Man wolle etwas schaffen, was die nächsten 90 Jahre Bestand hat, sagte Frank Jahnke von der SPD. Es solle einen Mix an Mieten geben, darunter auch bezuschusste und einen gemeinnützigen Träger. Kultusstaatssekretär Torsten Wöhlert von den Linken sprach von einer Durchschnittsmiete von 6,50 Euro als Richtwert. Von einem Club, der wohl auch einziehen werde, könne man ruhig um die 9 Euro verlangen. Andere wiederum müssten weniger bezahlen.

Wesener sprach von einer „riesigen Herausforderung“ für alle Beteiligten – baulich, konzeptuell und wirtschaftlich. Vor allem konzeptuell wurde ein schwelender Dissens zwischen der Politik und der Koalition der Freien Szene deutlich.

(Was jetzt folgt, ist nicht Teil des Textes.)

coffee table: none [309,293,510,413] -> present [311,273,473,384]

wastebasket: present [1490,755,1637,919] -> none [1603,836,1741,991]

Letztere lud zur Veranstaltung unter der Überschrift „Die Alte Münze wird zum Ort der Freien Kunst- und Kulturszene“, während man auf einer Projektion hinter dem Podium das Plakat sah, das vor dem Gebäude angebracht wurde und auf dem steht „Hier entsteht ein Kultur- und Kreativstandort“. Daniel Wesener will bereits beim Beteiligungsverfahren eine „Frontstellung“ zwischen Kulturszene und Kreativwirtschaft ausgemacht haben, die für ihn nicht mehr zeitgemäß sei. Man wolle eben, so wurde seitens der Freien Szene betont, keine zweite Kulturbrauerei haben. Also einen Ort, wo man auch mal viel im Sinne der Kultur vorhatte, wo man heute aber längst eher an Pubcrawling denkt.

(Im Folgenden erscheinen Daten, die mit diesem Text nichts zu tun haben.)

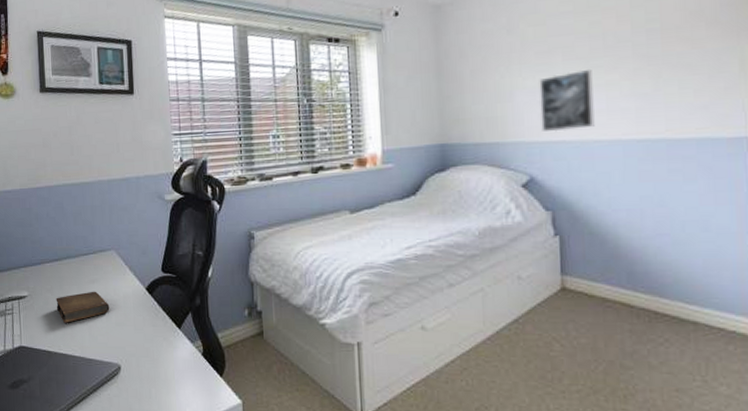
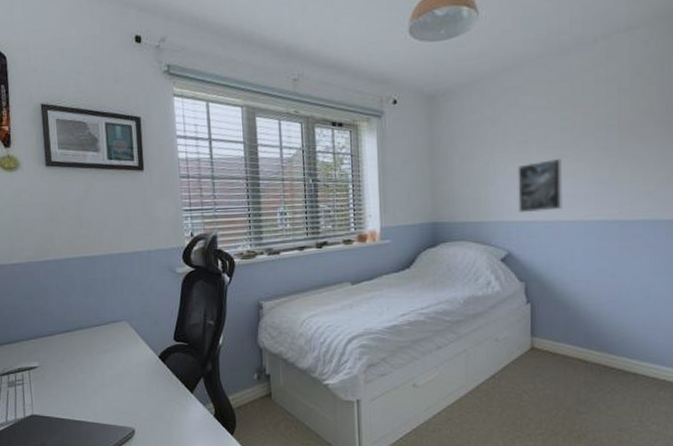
book: present [56,291,110,323] -> none [67,360,123,391]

Neu war, dass Kulturstaatssekretär Wöhlert nicht mehr von 15.000, sondern nur noch von 11.000 Quadratmetern Nutzfläche sprach. Neu war bis vor Kurzem für die Koalition der Freien Szene auch, dass seitens der Politik sogenannte Patenschaften angefragt wurden. Was das denn sei, wurde Wöhlert gefragt. Paten seien als Betreiber kultureller Einrichtungen, die als eine Art Platzhalter gefragt werden, was sie an Ausstattung und räumlichen Gegebenheiten bräuchten, wenn sie hier residieren dürften. Diese Paten seien jedoch keineswegs diejenigen, die hier auch wirklich einziehen werden.

Kulturszene und Politik werden also weiterhin darum ringen, was genau in ein paar Jahren in der Alten Münze passieren wird.